Ce n’est pas pour l’éclat d’une gloire éphémère
Que le petit tambour fut fidèle au serment
D’annoncer l’ennemi par un long roulement,
Et qu’il mourut frappé comme un guerrier d’Homère ;
.
L’amour de la patrie ayant nourri son coeur,
Il tomba, sans songer qu’il entrait en vainqueur
Dans le monde idéal où grandit la Mémoire ;
.
La légende le fait vivant et triomphant,
Et plus d’un traître entend dans l’écho de l’histoire,
Le rappel de l’honneur battu par cet enfant.
A. Creissels
Le fondateur de La lauseta (Armanac dal Patrioto lengodoucian) se nomme Louis Xavier de Ricard :
poète, il est attaqué en justice en 1863 par Monseigneur Dupanloup pour outrage à la morale publique et aux bonnes mœurs, défendu par Gambetta mais condamné à huit mois de prison.
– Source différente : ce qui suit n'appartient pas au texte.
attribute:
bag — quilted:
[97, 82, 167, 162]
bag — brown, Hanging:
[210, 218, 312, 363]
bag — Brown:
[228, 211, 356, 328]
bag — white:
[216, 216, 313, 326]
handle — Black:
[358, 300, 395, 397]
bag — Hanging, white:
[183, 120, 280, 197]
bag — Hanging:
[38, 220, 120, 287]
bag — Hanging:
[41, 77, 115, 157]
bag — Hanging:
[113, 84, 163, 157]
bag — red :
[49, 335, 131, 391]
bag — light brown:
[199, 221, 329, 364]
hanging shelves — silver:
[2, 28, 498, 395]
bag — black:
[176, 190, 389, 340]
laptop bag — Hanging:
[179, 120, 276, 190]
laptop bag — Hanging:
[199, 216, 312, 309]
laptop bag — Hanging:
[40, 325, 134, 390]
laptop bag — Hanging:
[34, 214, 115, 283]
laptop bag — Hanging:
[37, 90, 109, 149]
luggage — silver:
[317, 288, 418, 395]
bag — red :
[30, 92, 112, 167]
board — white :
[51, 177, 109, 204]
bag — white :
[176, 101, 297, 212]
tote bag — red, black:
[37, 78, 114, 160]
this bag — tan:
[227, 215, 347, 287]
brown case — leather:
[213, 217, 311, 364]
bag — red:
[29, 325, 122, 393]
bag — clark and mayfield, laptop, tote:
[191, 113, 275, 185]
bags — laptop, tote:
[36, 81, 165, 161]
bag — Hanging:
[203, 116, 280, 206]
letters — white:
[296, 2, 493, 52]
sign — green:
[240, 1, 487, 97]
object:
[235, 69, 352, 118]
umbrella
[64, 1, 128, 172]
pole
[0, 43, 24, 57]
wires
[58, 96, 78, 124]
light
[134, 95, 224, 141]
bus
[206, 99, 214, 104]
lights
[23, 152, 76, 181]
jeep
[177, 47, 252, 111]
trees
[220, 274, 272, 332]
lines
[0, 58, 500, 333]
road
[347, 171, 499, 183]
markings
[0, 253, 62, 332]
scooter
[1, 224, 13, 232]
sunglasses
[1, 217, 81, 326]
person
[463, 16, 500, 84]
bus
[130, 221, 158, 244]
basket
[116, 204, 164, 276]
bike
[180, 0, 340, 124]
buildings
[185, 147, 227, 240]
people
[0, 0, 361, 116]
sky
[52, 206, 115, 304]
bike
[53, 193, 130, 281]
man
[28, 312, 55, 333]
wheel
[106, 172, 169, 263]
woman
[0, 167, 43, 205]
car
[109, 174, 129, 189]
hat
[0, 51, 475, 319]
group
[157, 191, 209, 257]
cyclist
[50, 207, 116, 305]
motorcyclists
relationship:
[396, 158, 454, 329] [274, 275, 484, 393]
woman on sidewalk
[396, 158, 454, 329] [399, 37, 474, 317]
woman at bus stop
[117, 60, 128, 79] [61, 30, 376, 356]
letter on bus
Parmi ses amis, notons Raoul Rigault, futur procureur de la Commune de Paris en 1871.
A sa sortie de Sainte Pélagie, il lance la publication du recueil de poésie Le Parnasse contemporain qui va notamment bénéficier de la collaboration de Théophile Gautier, Théodore de Banville, José-Maria de Heredia, Leconte de Lisle, Stéphane Mallarmé, Villiers de l’Isle-Adam, Anatole France, François Coppée, Sully Prudhomme...
En 1867, Paul Verlaine, qui a beaucoup de sympathie pour Ricard, « l’excellent poète languedocien », lui dédie son poème Les Vaincus, écrit à la mémoire des vaincus de 1848.
Poursuivi par la justice impériale, il s’exile en Suisse puis revient sous la république participer à la défense de Paris (bataillon commandé par Blanqui) puis avec la Commune (sous-délégué du Jardin des Plantes et collaboration au Journal officiel de la Commune).